Bratislava celebrates young wines on Martinmas
Saint Martin is coming! And the metropolis of Slovakia will cheer up again with celebrations of his arrival
The first wine of the new year will be welcomed in the capital. The former Saint Martin’s Days, which the inhabitants and visitors of the Slovak metropolis know from the past as the Young Wine Feast, are returning as the Young Wine Festival. The city wants to strengthen the historical consciousness of Bratislava citizens to their own traditions and promote viticultural works in the autumn.
Saint Martin’s atmosphere, with which the Slovak metropolis will be enliven, will follow the Feast of Saint Martin. In Bratislava, it has long been associated with feasting and fair entertainment.
Another annual edition of traditional St. Martin’s celebrations will bring delicious treats and a tasting of young wine in the capital. In addition to good wine a varied music programme, various competitions, a wine-themed quiz and a performance of Bratislava winemakers will also delight.
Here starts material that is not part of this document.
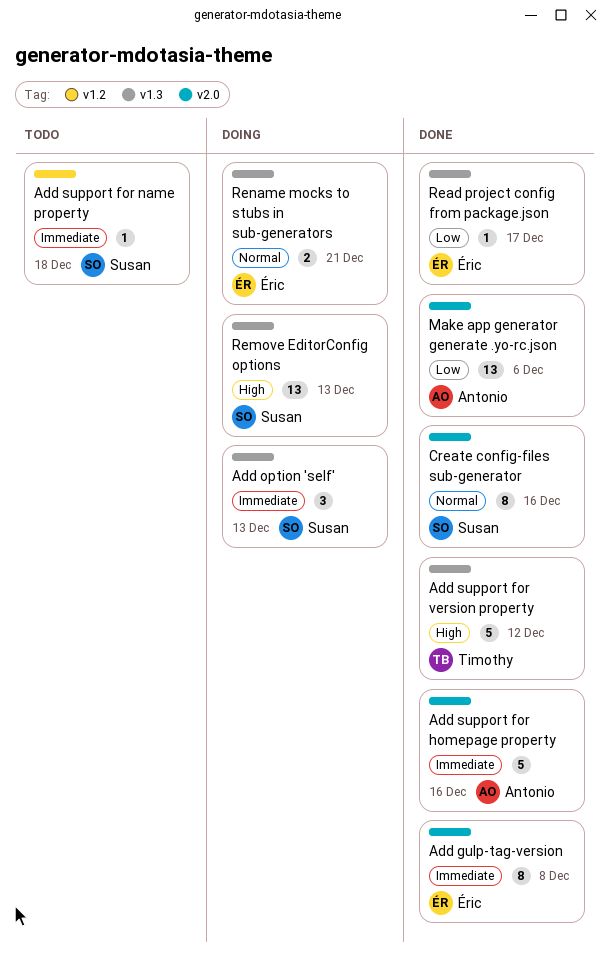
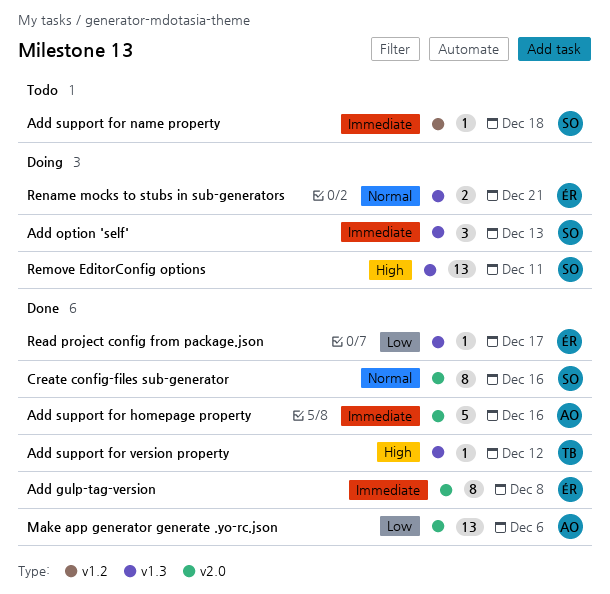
Add support for version property, estimate: 5 -> 1
Remove EditorConfig options, due: Dec 13 -> Dec 11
Lovers of good wine can look forward to tasting the good fluid of the first urban wines of this year’s harvest. The Bratislava winemakers from Rača, Vajnory and Devín will present their year-round efforts, the results of the art of winegrowers, as well as this year’s natural conditions.
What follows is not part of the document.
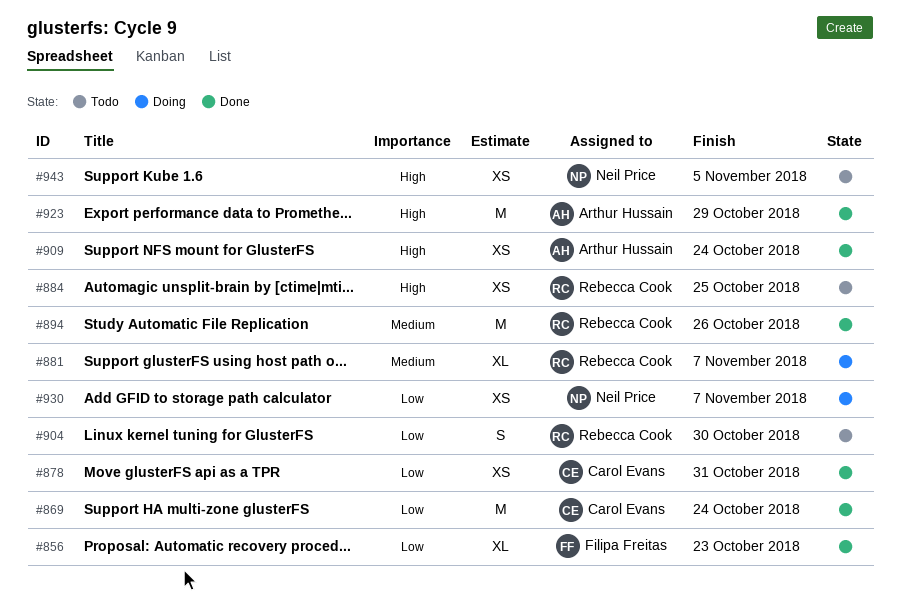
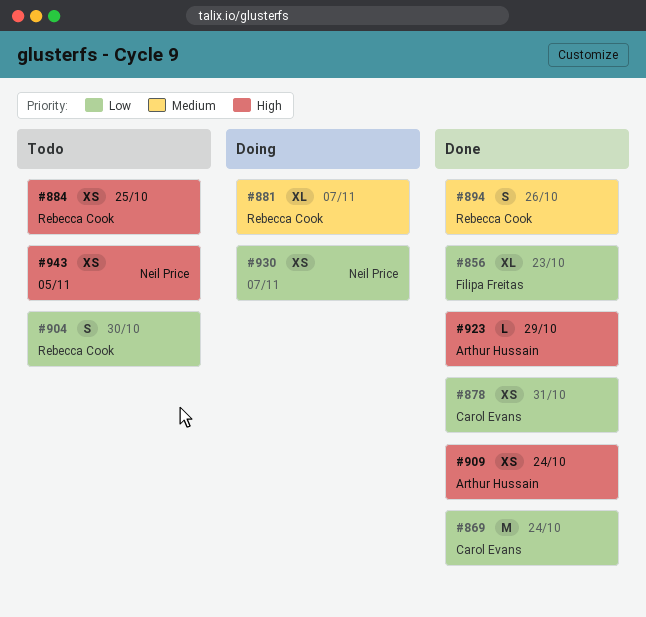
#894, estimate: M -> S
#923, estimate: M -> L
The history of viticulture and winemaking in the Bratislava area dates back almost three thousand years and for centuries this territory was the most important wine region of Slovakia. Bratislava winemakers enjoyed great favour of Empress and Queen Maria Theresa; in the 16th to 18th centuries Bratislava had the largest acreage of vineyards and was the largest producer of wine in Slovakia.
Since the 16th century, several European wine-growing regions have hosted festivities to welcome and benedict new wine. Perhaps the most famous is the French town of Beaujeu in the world-famous wine-growing region of Beaujolais, where, since the 18th century, on the third Thursday of November, designated as the New Beaujolais Festival, there are celebrations of welcoming new wine. In Pressburg, such festivities were held every year after the Feast of Saint Martin, when the reeve used to go with bailies and honoured guests to taste urban wine in the Apostolic Cellar of the Green House.
Saint Martin is the most important Roman Catholic patron saint of the city, which is why Bratislava on the day of its feast comes alive with fun and the consecrating of young wine in the city centre. This year it will be on the Primate’s Square and the courtyards of the Primate’s Palace.
According to tradition, wine from the harvest of a given year is benedicted by a ecclesiastical official. Benediction of young wines will be provided on the first day of the festival in the St. Ladislaus Chapel in the Primate’s Palace by Stanislav Zvolenský, the Roman Catholic Archbishop of Bratislava.
Apart from the young wine benediction, the Saint Martin celebrations also include Roman Catholic services. The spiritual dimension of the Martinmas will thus be completed from 9th to 13th November by the Roman Catholic ceremonial pontifical services in the St Martin’s Cathedral. On Saturday at 4 p.m., the Martinmas procession moving through the streets of Bratislava will also complete the atmosphere.
The Feast of St. Martin has long been associated in this city with the celebration of feasts, with fairs, and in connection with viticulture and wine itself, interesting legal acts and social events were also associated with it. On this day, the city reserved the right to draft wine in its cellars, despite the fact that the ‘Spell Time’ was introduced here from the 16th century, i.e. the time when other Bratislava winegrowers were banned from tapping wine. It was draught in the underpass of the Old Town Hall, in the cellar in the Franciscan monastery and in the so-called ‘Apostolic Cellar’, which was located in the Green House.
And it was to this wine bar that the reeve went every year on the Feast of St. Martin with the bailies and other representatives of the town to taste young wine. Around this holiday, there was also a ‘walk with a tipstaff’. Thus, the town controlled the harvest and the amount of wine produced by private individuals. The town captain, the purlers and the tithe collector went to measure the wine in barrels with a stick and, based on the measurements, then determined the amount of tax. On Martinmas, the attention did not revolve only around wine. This day also ended all the festivities, parades, processions and events that used to be in the open air. After all, Saint Martin was always supposed to bring the first snow on the hooves of his horse.
Come to celebrate the Feast of St. Martin in the historic city centre. Taste Bratislava’s wines in a great atmosphere and exceptional environment. Bratislava winemakers will offer you the very first wines of this year’s harvest on Friday, November 11 and Saturday, November 12.